Disease name

티로신혈증
 Tyrosinemia

Marker gene

Gene symbol Chromosome location Protein name
FAH 15q25.1 Fumarylacetoacetase

Prevalence

<1 / 1 000 000

Inheritance

상염색체 열성

Age of onset

신생아기, 영아기

ICD 10 code

E70.2

MIM number

276700

Synonym

Fumarylacetoacetase deficiency(푸마릴아세토아세타제 결핍)
Hepatorenal tyrosinemia(간신장 티로신혈증)

Summary

Tyrosinemia type 1 is an inborn error of amino acid metabolism characterized by hepatorenal manifestations. Prevalence is estimated at 1 in 2 million. The early-onset acute form of the disorder manifests between 15 days and 3 months after birth with hepatocellular necrosis associated with vomiting, diarrhea, jaundice, hypoglycemia, edema, ascites and gastrointestinal bleeding. Septicemia is a frequent complication. Renal tubular dysfunction occurs and is associated with phosphate loss and hypophosphatemic rickets.

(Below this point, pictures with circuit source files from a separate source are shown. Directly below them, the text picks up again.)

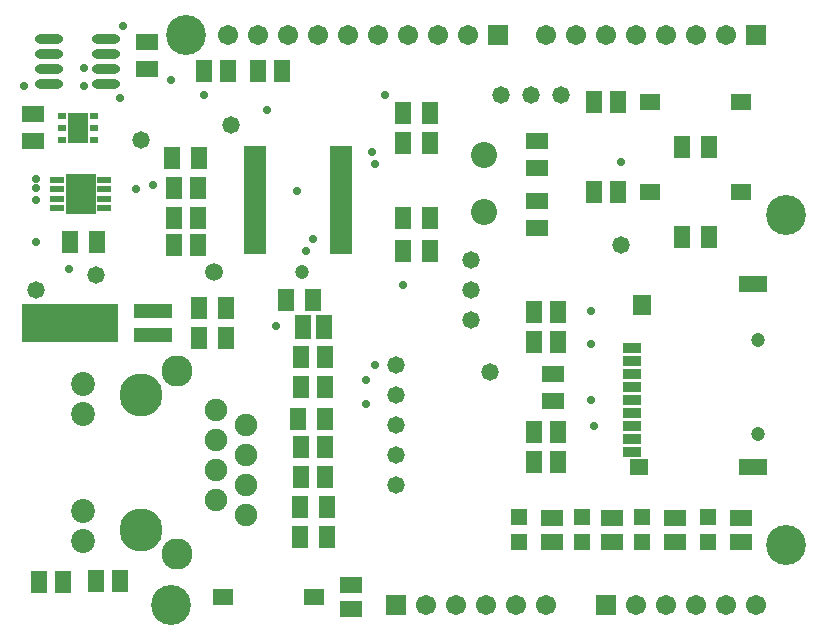
<source format=gts>
G04 Layer_Color=8388736*
%FSLAX25Y25*%
%MOIN*%
G70*
G01*
G75*
%ADD50R,0.07300X0.05800*%
%ADD51R,0.05800X0.07300*%
%ADD52R,0.06706X0.10249*%
%ADD53R,0.03162X0.02375*%
%ADD54R,0.06706X0.05524*%
%ADD55O,0.09461X0.03162*%
%ADD56R,0.06312X0.07099*%
%ADD57R,0.09461X0.05524*%
%ADD58R,0.06312X0.05524*%
%ADD59R,0.05918X0.03556*%
%ADD60R,0.07690X0.02572*%
%ADD61R,0.05721X0.08083*%
%ADD62R,0.05524X0.05524*%
%ADD63R,0.10052X0.13595*%
%ADD64R,0.04540X0.02178*%
%ADD65R,0.12611X0.04737*%
%ADD66R,0.32296X0.12611*%
%ADD67C,0.06706*%
%ADD68R,0.06706X0.06706*%
%ADD69C,0.13300*%
%ADD70C,0.10367*%
%ADD71C,0.07493*%
%ADD72C,0.07965*%
%ADD73C,0.14383*%
%ADD74C,0.04737*%
%ADD75C,0.08674*%
%ADD76C,0.05918*%
%ADD77C,0.05800*%
%ADD78C,0.02769*%
D50*
X182500Y87000D02*
D03*
Y78000D02*
D03*
X177000Y164500D02*
D03*
Y155500D02*
D03*
Y135500D02*
D03*
Y144500D02*
D03*
X47000Y197500D02*
D03*
Y188500D02*
D03*
X9000Y164500D02*
D03*
Y173500D02*
D03*
X115000Y16500D02*
D03*
Y8500D02*
D03*
X245000Y39000D02*
D03*
Y31000D02*
D03*
X223000Y39000D02*
D03*
Y31000D02*
D03*
X202000Y39000D02*
D03*
Y31000D02*
D03*
X182000D02*
D03*
Y39000D02*
D03*
D51*
X56000Y149000D02*
D03*
X64000D02*
D03*
X56000Y139000D02*
D03*
X64000D02*
D03*
X107000Y42500D02*
D03*
X98000D02*
D03*
X106500Y72000D02*
D03*
X97500D02*
D03*
X176000Y107500D02*
D03*
X184000D02*
D03*
X132500Y128000D02*
D03*
X141500D02*
D03*
X132500Y139000D02*
D03*
X141500D02*
D03*
X132500Y164000D02*
D03*
X141500D02*
D03*
X132500Y174000D02*
D03*
X141500D02*
D03*
X176000Y97500D02*
D03*
X184000D02*
D03*
X176000Y67500D02*
D03*
X184000D02*
D03*
X176000Y57500D02*
D03*
X184000D02*
D03*
X64000Y130000D02*
D03*
X56000D02*
D03*
X64500Y159000D02*
D03*
X55500D02*
D03*
X98500Y52500D02*
D03*
X106500D02*
D03*
X98500Y62500D02*
D03*
X106500D02*
D03*
Y92500D02*
D03*
X98500D02*
D03*
X106500Y82500D02*
D03*
X98500D02*
D03*
X30000Y18000D02*
D03*
X38000D02*
D03*
X107000Y32500D02*
D03*
X98000D02*
D03*
X92000Y188000D02*
D03*
X84000D02*
D03*
X66000D02*
D03*
X74000D02*
D03*
X102474Y111637D02*
D03*
X93474D02*
D03*
X19000Y17500D02*
D03*
X11000D02*
D03*
X204000Y177500D02*
D03*
X196000D02*
D03*
X234500Y162500D02*
D03*
X225500D02*
D03*
X234500Y132500D02*
D03*
X225500D02*
D03*
X204000Y147500D02*
D03*
X196000D02*
D03*
X73500Y99000D02*
D03*
X64500D02*
D03*
X73500Y109000D02*
D03*
X64500D02*
D03*
X30500Y131000D02*
D03*
X21500D02*
D03*
D52*
X24000Y169000D02*
D03*
D53*
X18685Y165063D02*
D03*
Y169000D02*
D03*
Y172937D02*
D03*
X29315D02*
D03*
Y169000D02*
D03*
Y165063D02*
D03*
D54*
X72342Y12500D02*
D03*
X102657D02*
D03*
X245158Y177500D02*
D03*
X214843D02*
D03*
X245158Y147500D02*
D03*
X214843D02*
D03*
D55*
X14551Y198500D02*
D03*
Y193500D02*
D03*
Y188500D02*
D03*
Y183500D02*
D03*
X33449Y198500D02*
D03*
Y193500D02*
D03*
Y188500D02*
D03*
Y183500D02*
D03*
D56*
X212008Y109843D02*
D03*
D57*
X249016Y116929D02*
D03*
Y55905D02*
D03*
D58*
X211221D02*
D03*
D59*
X208661Y61024D02*
D03*
Y65354D02*
D03*
Y69685D02*
D03*
Y74016D02*
D03*
Y78347D02*
D03*
Y82677D02*
D03*
Y87008D02*
D03*
Y91339D02*
D03*
Y95669D02*
D03*
D60*
X111772Y128366D02*
D03*
Y130925D02*
D03*
Y133484D02*
D03*
Y136043D02*
D03*
Y138602D02*
D03*
Y141161D02*
D03*
Y143720D02*
D03*
Y146280D02*
D03*
Y148839D02*
D03*
Y151398D02*
D03*
Y153957D02*
D03*
Y156516D02*
D03*
Y159075D02*
D03*
Y161634D02*
D03*
X83228Y128366D02*
D03*
Y130925D02*
D03*
Y133484D02*
D03*
Y136043D02*
D03*
Y138602D02*
D03*
Y141161D02*
D03*
Y143720D02*
D03*
Y146280D02*
D03*
Y148839D02*
D03*
Y151398D02*
D03*
Y153957D02*
D03*
Y156516D02*
D03*
Y159075D02*
D03*
Y161634D02*
D03*
D61*
X99055Y102500D02*
D03*
X105945D02*
D03*
D62*
X233999Y30867D02*
D03*
Y39135D02*
D03*
X191999Y30867D02*
D03*
Y39135D02*
D03*
X211999Y30867D02*
D03*
Y39135D02*
D03*
X170999Y30867D02*
D03*
Y39135D02*
D03*
D63*
X25000Y147000D02*
D03*
D64*
X17126Y151724D02*
D03*
Y148575D02*
D03*
Y145425D02*
D03*
Y142276D02*
D03*
X32874Y151724D02*
D03*
Y148575D02*
D03*
Y145425D02*
D03*
Y142276D02*
D03*
D65*
X49000Y107937D02*
D03*
Y100063D02*
D03*
D66*
X21441Y104000D02*
D03*
D67*
X240000Y10000D02*
D03*
X210000D02*
D03*
X220000D02*
D03*
X230000D02*
D03*
X250000D02*
D03*
X190000Y200000D02*
D03*
X200000D02*
D03*
X220000D02*
D03*
X230000D02*
D03*
X240000D02*
D03*
X210000D02*
D03*
X180000D02*
D03*
X104000D02*
D03*
X114000D02*
D03*
X134000D02*
D03*
X144000D02*
D03*
X154000D02*
D03*
X124000D02*
D03*
X94000D02*
D03*
X84000D02*
D03*
X74000D02*
D03*
X170000Y10000D02*
D03*
X140000D02*
D03*
X150000D02*
D03*
X160000D02*
D03*
X180000D02*
D03*
D68*
X200000D02*
D03*
X250000Y200000D02*
D03*
X164000D02*
D03*
X130000Y10000D02*
D03*
D69*
X55000D02*
D03*
X60000Y200000D02*
D03*
X260000Y30000D02*
D03*
Y140000D02*
D03*
D70*
X57008Y27008D02*
D03*
Y87992D02*
D03*
D71*
X80000Y40000D02*
D03*
X70000Y45000D02*
D03*
X80000Y50000D02*
D03*
X70000Y55000D02*
D03*
X80000Y60000D02*
D03*
X70000Y65000D02*
D03*
X80000Y70000D02*
D03*
X70000Y75000D02*
D03*
D72*
X25709Y83583D02*
D03*
Y73583D02*
D03*
Y41417D02*
D03*
Y31417D02*
D03*
D73*
X45000Y80000D02*
D03*
Y35000D02*
D03*
D74*
X250590Y98425D02*
D03*
Y66929D02*
D03*
X98779Y121000D02*
D03*
D75*
X159500Y140787D02*
D03*
Y160000D02*
D03*
D76*
X69252Y121000D02*
D03*
D77*
X155000Y105000D02*
D03*
Y115000D02*
D03*
Y125000D02*
D03*
X10000Y115000D02*
D03*
X205000Y130000D02*
D03*
X30000Y120000D02*
D03*
X75000Y170000D02*
D03*
X45000Y165000D02*
D03*
X185000Y180000D02*
D03*
X175000D02*
D03*
X165000D02*
D03*
X130000Y90000D02*
D03*
Y80000D02*
D03*
Y70000D02*
D03*
Y60000D02*
D03*
Y50000D02*
D03*
X161555Y87500D02*
D03*
D78*
X97000Y148000D02*
D03*
X120000Y85000D02*
D03*
X123000Y90000D02*
D03*
X120000Y77000D02*
D03*
X195000Y97000D02*
D03*
X87000Y175000D02*
D03*
X126500Y180000D02*
D03*
X132500Y116555D02*
D03*
X195000Y108000D02*
D03*
X196185Y69685D02*
D03*
X195000Y78347D02*
D03*
X90000Y103000D02*
D03*
X205000Y157500D02*
D03*
X23031Y150937D02*
D03*
X26969D02*
D03*
X23031Y147000D02*
D03*
X26969D02*
D03*
X23031Y143063D02*
D03*
X26969D02*
D03*
X100000Y128000D02*
D03*
X66000Y180000D02*
D03*
X38000Y179000D02*
D03*
X26000Y189000D02*
D03*
X55000Y185000D02*
D03*
X10000Y152000D02*
D03*
X26000Y183000D02*
D03*
X10000Y149000D02*
D03*
X43425Y148575D02*
D03*
X123000Y157000D02*
D03*
X122000Y161000D02*
D03*
X102487Y132000D02*
D03*
X39000Y203000D02*
D03*
X6000Y183000D02*
D03*
X10000Y131000D02*
D03*
Y145000D02*
D03*
X21000Y122000D02*
D03*
X49000Y150000D02*
D03*
M02*

</source>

A later onset form has also been described and manifests with vitamin-resistant rickets caused by renal tubular dysfunction. If left untreated, neurologic crises with porphyria, polyneuritis and dystonia may occur in the acute form of the disorder and in rare cases may be the presenting features of the disease. Malignant hepatocellular carcinomas are frequent. The disorder is transmitted as an autosomal recessive trait and is caused by deficiency of fumarylacetoacetate hydrolase (FAH, 15q23-q25), an enzyme involved in the degradation of tyrosine. FAH deficiency leads to inhibition of delta-aminolevulinate dehydratase, a key enzyme in the synthesis of porphobilinogens. Diagnosis is confirmed by detection of increased urinary excretion of delta-aminolevulinic acid and a characteristic gas chromatography urine profile showing increased levels of succinylacetone. Assays of FAH activity in fibroblasts are also feasible and may useful for diagnosis. Prenatal diagnosis is possible through analysis of metabolites, enzyme studies or through molecular testing for families in which the disease-causing mutation has already been identified. Treatment revolves around administration of nitisinone (NTBC), which obtained European marketing authorization in 2005 as an orphan drug for the treatment of tyrosinemia type 1, in combination with a protein-restricted diet to prevent hypertyrosinemia. Despite treatment, malignant hepatocellular carinomas (characterized by an increase in alpha fetoprotein) still develop in some patients and require liver transplantation.